Development of food production in the mediterranean. Archaeological evidence shows that agriculture began in the Mediterranean region approximately 1000BCE, when early farmers began cultivating cereals, particularly wheat and barely, and legumes. They developed colonies amongst these regions, which had an ideal climate for crop growing, that is, hot summers and cool, wet winters. These communities also began domesticating animals , and archaeological finds have shown that they kept sheep, goats and pigs.
Much like Portugal and Gibraltar, Spain is situated on the Iberian Peninsula and is one of the largest country on the peninsula, making up approximately 85 percent of the landmass.
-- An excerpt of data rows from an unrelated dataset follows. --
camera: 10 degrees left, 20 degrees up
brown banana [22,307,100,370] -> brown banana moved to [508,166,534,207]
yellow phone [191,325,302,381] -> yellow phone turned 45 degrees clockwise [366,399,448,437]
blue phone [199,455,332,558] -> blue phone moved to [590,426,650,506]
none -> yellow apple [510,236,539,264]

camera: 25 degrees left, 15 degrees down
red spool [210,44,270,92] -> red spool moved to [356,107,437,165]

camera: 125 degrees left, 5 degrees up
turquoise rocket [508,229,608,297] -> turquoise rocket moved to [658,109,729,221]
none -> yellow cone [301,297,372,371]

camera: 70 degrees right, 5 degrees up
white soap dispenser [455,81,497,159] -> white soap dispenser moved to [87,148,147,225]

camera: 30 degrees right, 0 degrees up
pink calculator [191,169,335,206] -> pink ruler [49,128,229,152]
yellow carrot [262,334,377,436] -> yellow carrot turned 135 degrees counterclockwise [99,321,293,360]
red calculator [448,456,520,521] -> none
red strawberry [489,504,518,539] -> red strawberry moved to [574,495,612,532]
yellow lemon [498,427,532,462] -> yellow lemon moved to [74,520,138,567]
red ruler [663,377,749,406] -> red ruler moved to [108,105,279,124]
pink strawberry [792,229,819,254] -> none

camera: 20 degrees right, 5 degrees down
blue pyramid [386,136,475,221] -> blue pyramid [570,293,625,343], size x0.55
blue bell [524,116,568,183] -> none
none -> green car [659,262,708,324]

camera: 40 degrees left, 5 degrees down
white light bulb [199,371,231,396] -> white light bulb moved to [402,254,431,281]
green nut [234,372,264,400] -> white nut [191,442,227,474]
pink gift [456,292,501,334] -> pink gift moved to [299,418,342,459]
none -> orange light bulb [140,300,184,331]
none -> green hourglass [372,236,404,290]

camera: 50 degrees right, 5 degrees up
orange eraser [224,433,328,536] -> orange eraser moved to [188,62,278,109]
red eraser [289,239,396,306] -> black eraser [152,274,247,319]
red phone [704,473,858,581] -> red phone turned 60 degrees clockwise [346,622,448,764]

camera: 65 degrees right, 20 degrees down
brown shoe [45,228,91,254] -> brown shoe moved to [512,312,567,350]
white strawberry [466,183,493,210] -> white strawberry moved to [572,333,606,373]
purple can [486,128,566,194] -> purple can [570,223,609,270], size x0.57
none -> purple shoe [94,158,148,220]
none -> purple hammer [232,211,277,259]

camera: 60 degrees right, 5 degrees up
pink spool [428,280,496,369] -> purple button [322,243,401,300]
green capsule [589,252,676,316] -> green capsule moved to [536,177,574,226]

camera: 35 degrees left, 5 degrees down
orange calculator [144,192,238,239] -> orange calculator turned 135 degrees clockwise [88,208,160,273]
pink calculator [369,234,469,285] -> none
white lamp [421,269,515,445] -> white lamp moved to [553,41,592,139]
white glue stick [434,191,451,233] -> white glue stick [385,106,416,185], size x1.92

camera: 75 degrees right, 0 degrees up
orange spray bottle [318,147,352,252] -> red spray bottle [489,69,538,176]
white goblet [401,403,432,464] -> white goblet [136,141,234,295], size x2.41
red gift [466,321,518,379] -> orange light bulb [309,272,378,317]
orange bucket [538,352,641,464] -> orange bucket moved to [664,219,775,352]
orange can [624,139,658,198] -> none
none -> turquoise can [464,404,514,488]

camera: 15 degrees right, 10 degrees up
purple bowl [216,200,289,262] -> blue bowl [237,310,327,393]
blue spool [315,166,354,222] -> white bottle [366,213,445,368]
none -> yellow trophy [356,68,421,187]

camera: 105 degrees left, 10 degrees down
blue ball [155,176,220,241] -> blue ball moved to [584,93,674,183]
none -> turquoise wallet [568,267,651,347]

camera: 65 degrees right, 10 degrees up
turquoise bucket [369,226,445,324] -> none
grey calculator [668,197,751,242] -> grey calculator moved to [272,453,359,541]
Throughout history, the food culture and cuisine of Spain has been influenced by a number of invading forces. Between the 6th and 7th centuries BCE, the Phoenicians, native to the Fertile crescent, arrived on the Iberian peninsula and were great maritime traders, bringing olive trees to Spain. In the 4th century, Greeks began moving into the coastal regions of Spain and brought highly developed skills in grain production and in methods of string grain. This increased grain production in the area dramatically and allowed the Greeks to export grain back to their home colonies. Throughout the 2nd century, the Romans arrived in Spain, who were knowledgable and had expertise in agricultural production and transportation. With that they brought methods of food preservation, particularly air-drying fish, which boosted the fishing industry and also introduced stone fruits, like apricots, peaches, lemons and melons into Spain. The Moors arrived in 771 CE, who only remained in Spain for about 700 years but brought a significant influence on food culture. They introduced honey, citrus fruits, almonds and spices including cumin and saffron.
The meal structure in Spain is that lunch (almuerzo) is the main meal for the day. The Spanish begin their day with a light breakfast of coffee or pastry, followed by Lunch being a much heavier affair at around 2pm-4pm. Lunch includes a range of courses starting with a light soup or salad, meat or fish for the main course and a cake or Spanish flan afterwards. After lunch, they traditionally take a siesta which allows workers and farmers to take a a break out of the hot afternoon sun. Spanish people eat dinner late at about 9pm onwards, and is often a light salad or some tapas.